Print verbatim the lines below, starting at the line that contains "1, 5, 10, 15, 20, 25, 30" and ending at the line that contains "What is the change", including both of those lines.

── Dataset records ──

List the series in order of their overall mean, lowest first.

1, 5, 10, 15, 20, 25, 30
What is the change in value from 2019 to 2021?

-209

───
── Dataset records ──

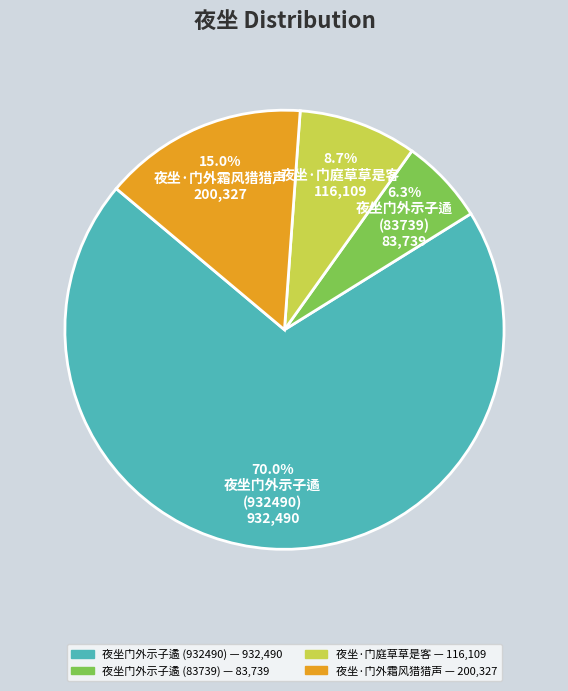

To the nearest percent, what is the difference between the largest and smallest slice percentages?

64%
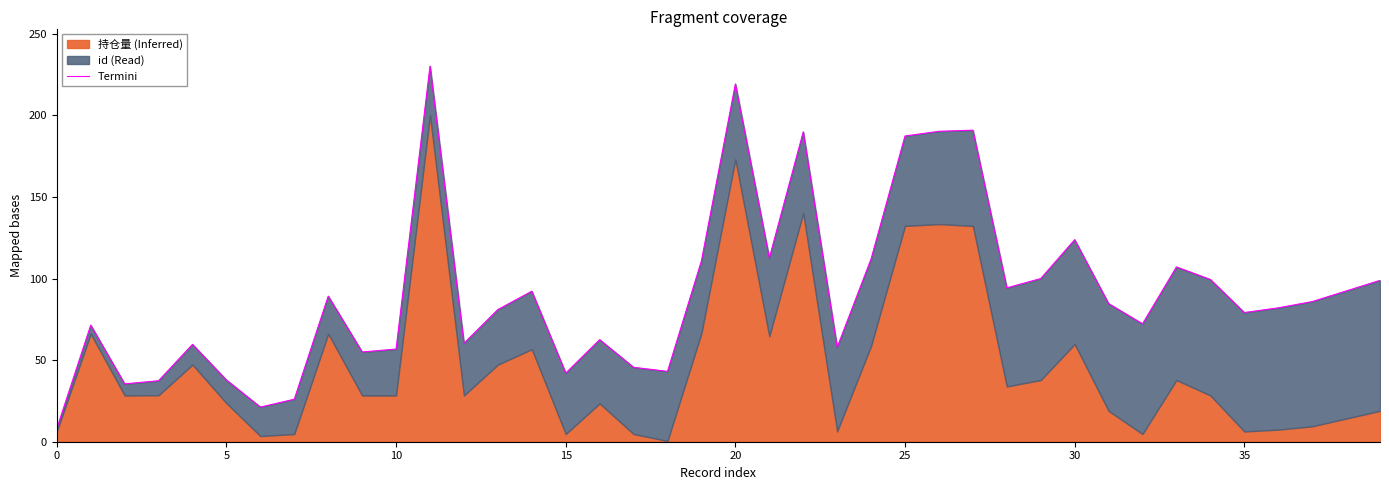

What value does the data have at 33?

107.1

───

### Solved exercise
1, 5, 10, 15, 20, 25, 30
What is the change in value from 2019 to 2021?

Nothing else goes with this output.